Keiner von uns vermochte zu sagen, was es war. Uns fehlte einfach die Erfahrung. Tage vergingen, Wochen und Monate gesellten sich dazu.
Ich erinnerte mich an die Erzählungen von den dunklen, abgeschotteten Schubladen. Nun war es um uns ebenso dunkel. Nur hin und wieder wurde es hell. Wenn ich in die Augen unserer Schreiberin blickte, entdeckte ich Zweifel und Mutlosigkeit, aber auch einen Funken Hoffnung.
Ich stieß meine Kameraden an und wir alle winkten, zappelten und machten so viel Krach, wie man es als Buchstabe nur vermag. Schließlich hatten wir ihre Aufmerksamkeit. Und dann tat sie es. Sie drückte auf den Knopf, der uns das erste Mal auf Papier fallen ließ. Man, das war ein Gefühl sage ich euch! Unbeschreiblich!
Zunächst noch eine Folge Nullen und Einsen, dann eine Sequenz von Strom an - Strom aus und im nächsten Moment schon von oben bis unten pechschwarz und durchgeschwitzt. Ich und die anderen krallten uns am Papier fest, wir wussten ja nicht, was uns erwarten würde. Zum Glück waren wir schon wieder trocken, als das nächste Blatt auf uns stürzte.

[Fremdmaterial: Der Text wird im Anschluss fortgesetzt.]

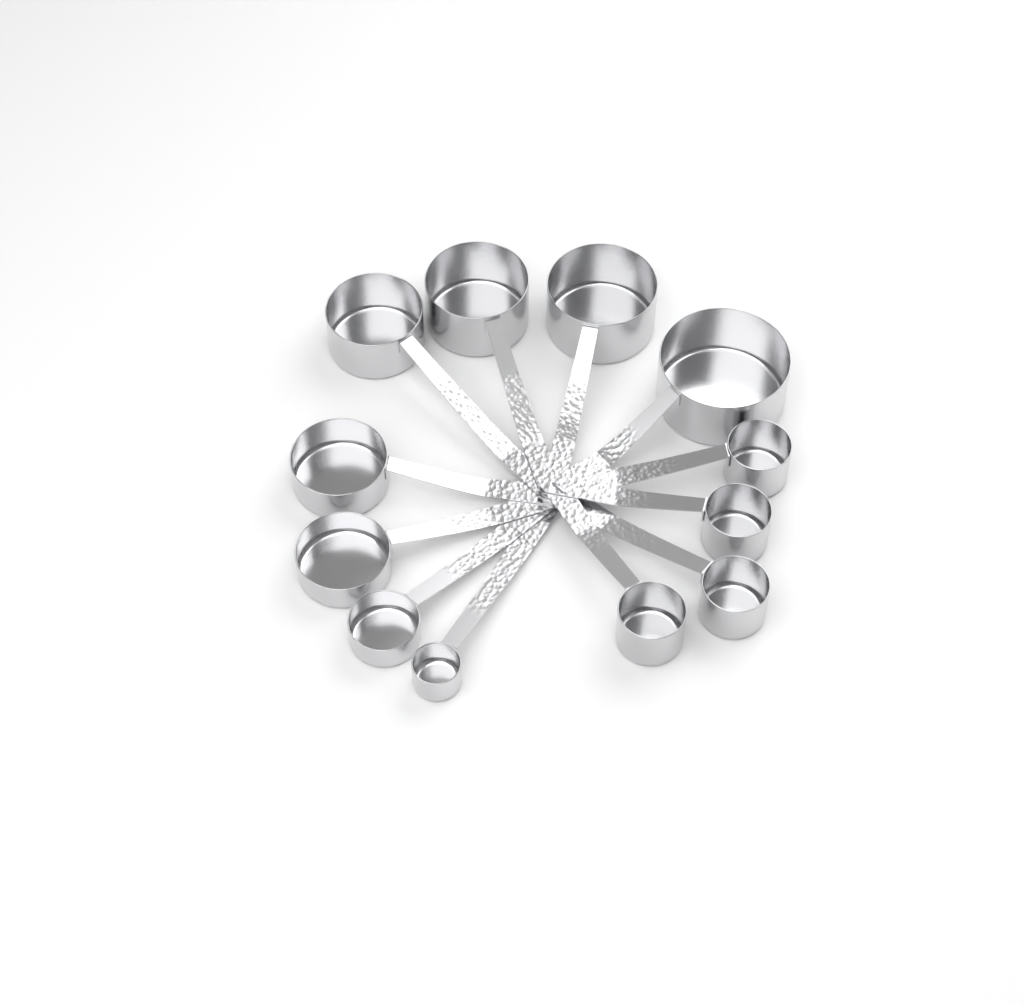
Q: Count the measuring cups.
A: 12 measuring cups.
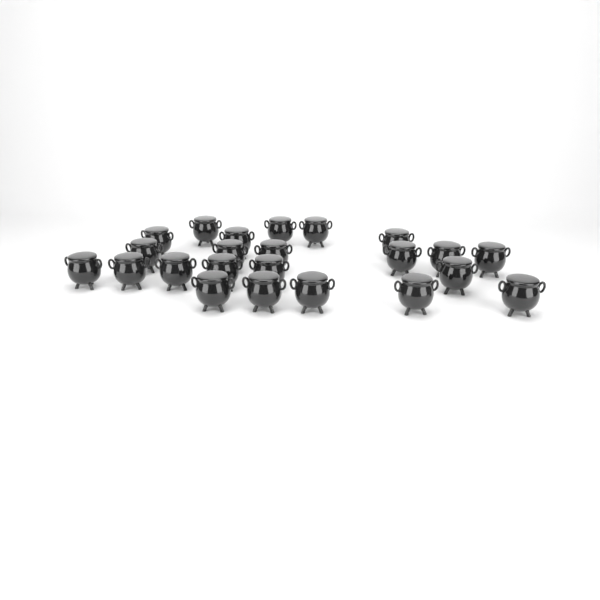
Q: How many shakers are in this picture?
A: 23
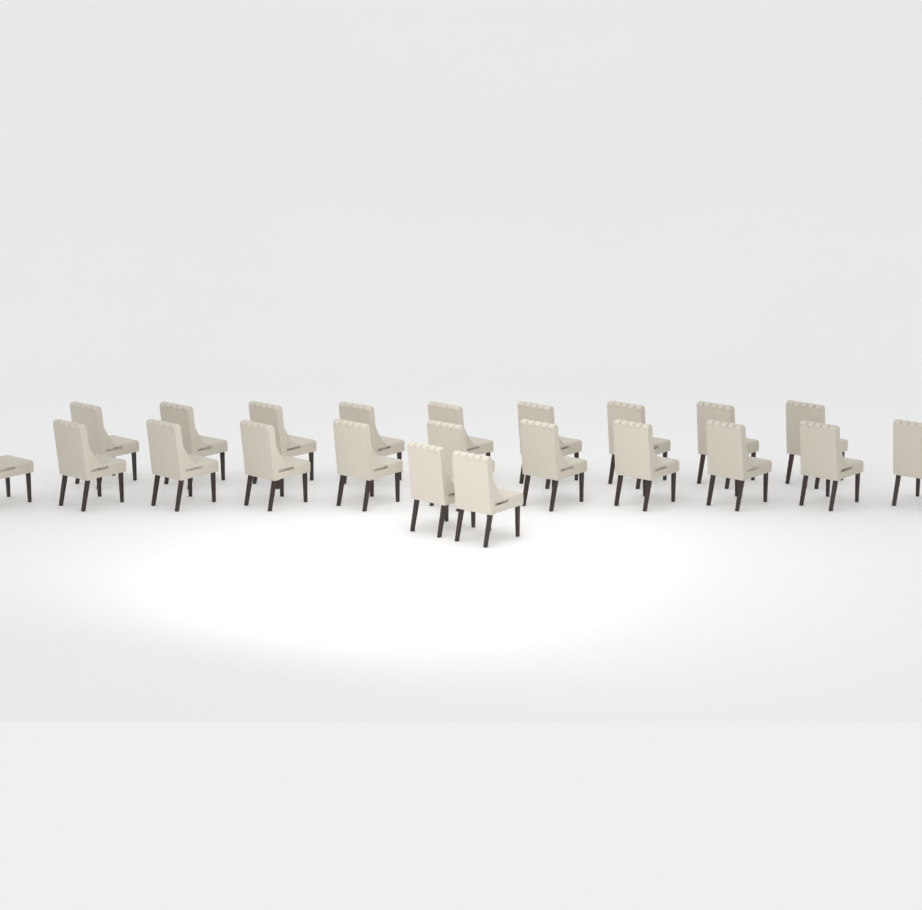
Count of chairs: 22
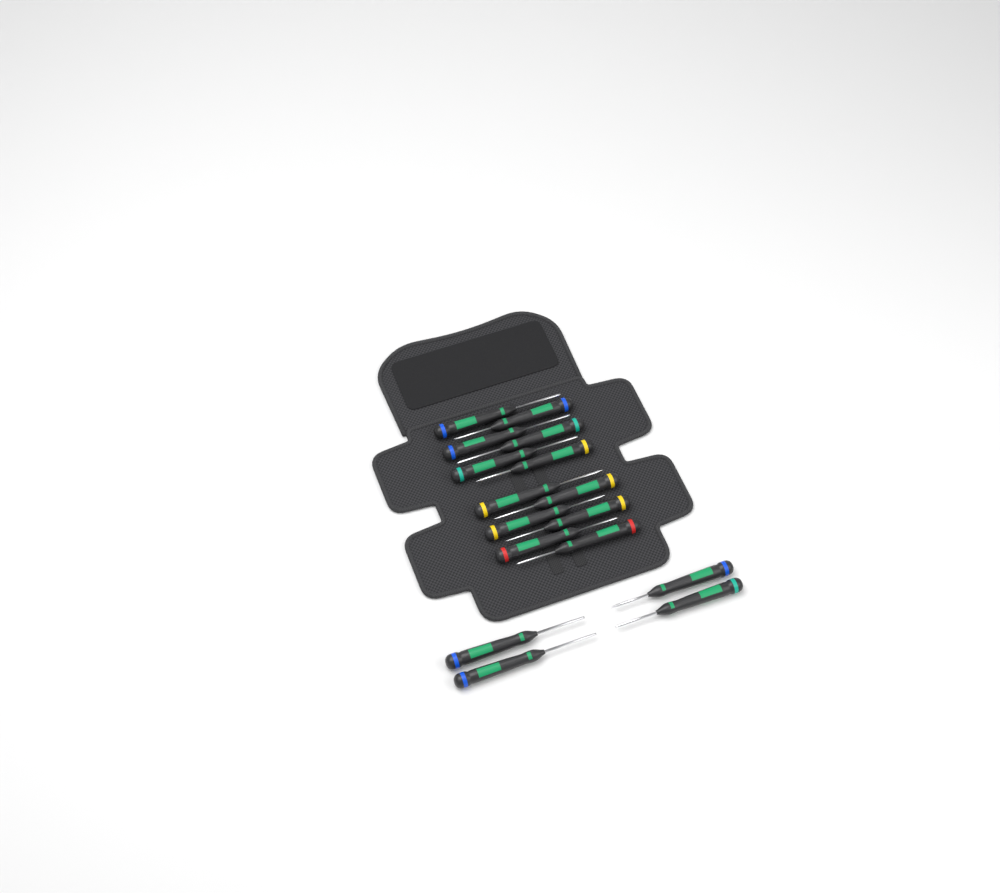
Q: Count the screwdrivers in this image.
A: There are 16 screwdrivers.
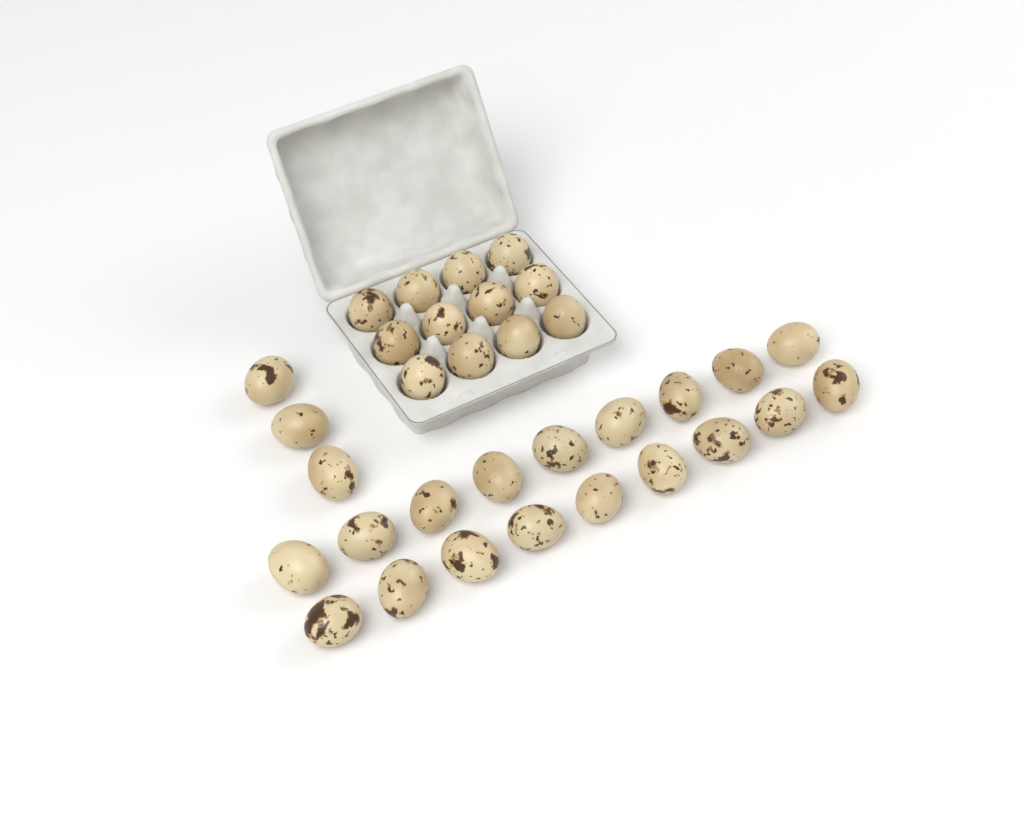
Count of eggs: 33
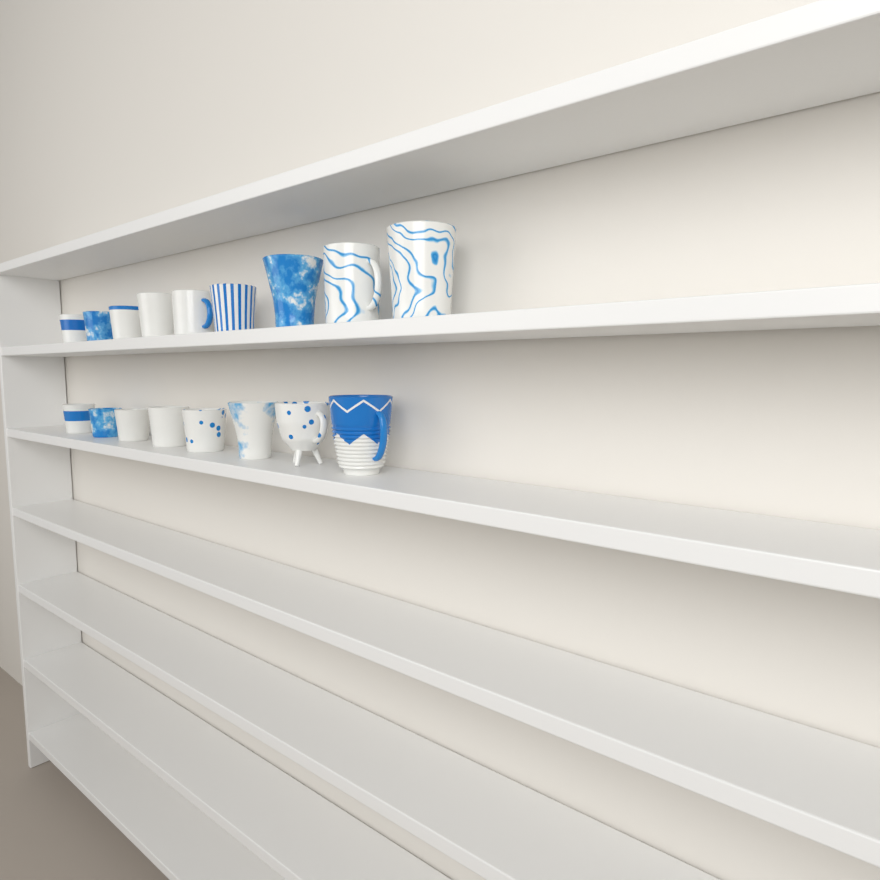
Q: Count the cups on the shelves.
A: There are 17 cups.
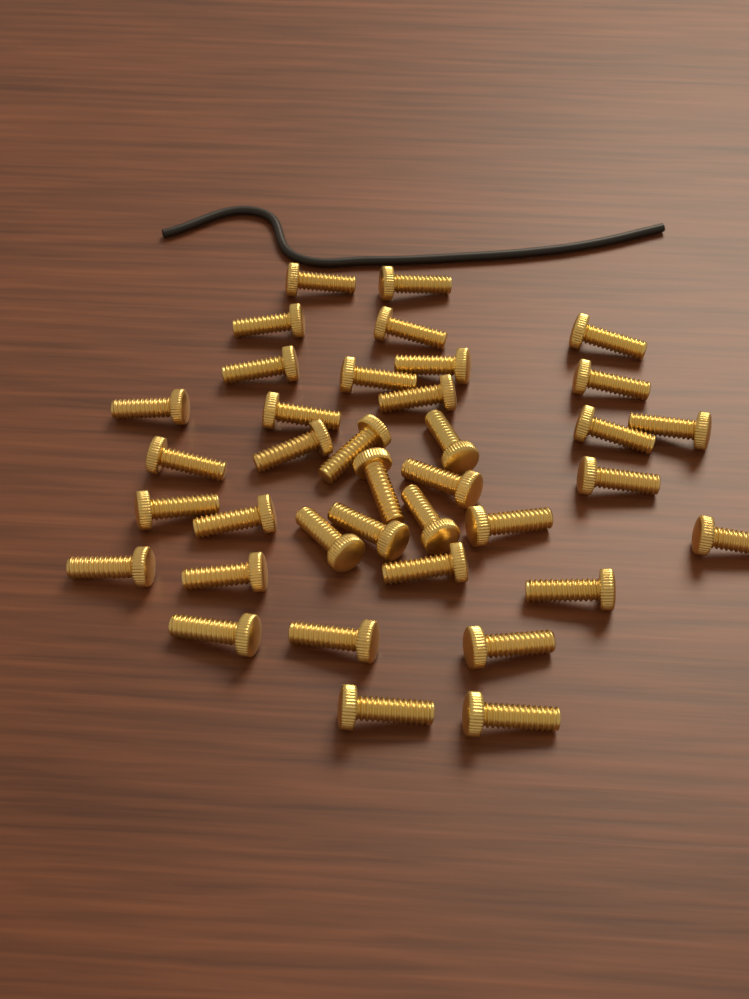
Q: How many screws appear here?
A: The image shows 37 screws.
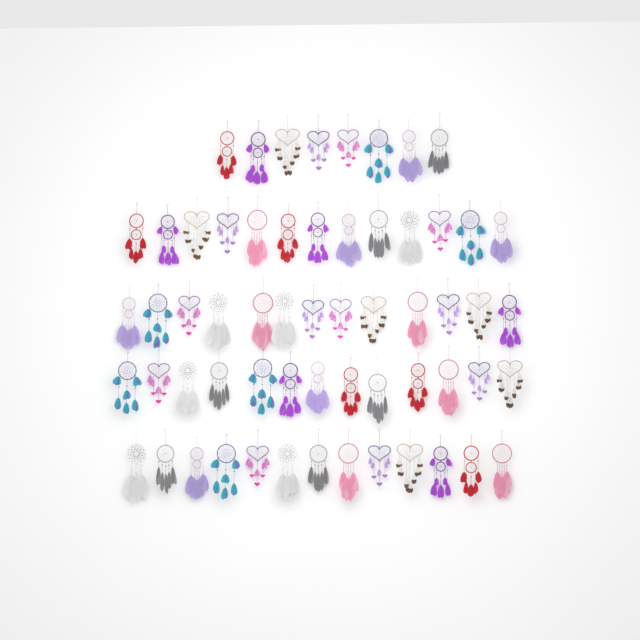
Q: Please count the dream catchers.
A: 60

Dann? Stille! Dunkelheit! Ungewissheit.

Ein paar Tage später erblickte ich wieder das Licht der Welt. Eine Freundin meiner Autorin sah mich sehr genau an. Ich war einer von jenen, die ihre Verwandten besuchten. So bekam ich selbst noch Besuch, ein Strich in der Landschaft wurde mir beiseitegestellt.
Ich dachte, ich müsste etwas ganz Besonderes sein, um eine derartige Ehre zu erhalten. Damit lag ich natürlich falsch. Ich war nur einer von vielen, Nicht mehr oder weniger wichtig, als all die anderen.

Der Rest meiner Geschichte ist schnell erzählt:
Ich wurde zwei Dutzend Male auf Papier gebannt und quer durch das ganze Land geschickt. Ich sah viele Schreibtische, aber fast genauso viele Papierkörbe.
Irgendwann fand jemand das Niedergeschriebene meiner Autorin gut und so wurden wir hunderte Male mit einer riesigen Maschine auf Tausende Seiten gebannt.
Und nun stehe ich hier und frage euch: Was gibt es schöneres, als ein Buchstabe in einem Buch zu sein?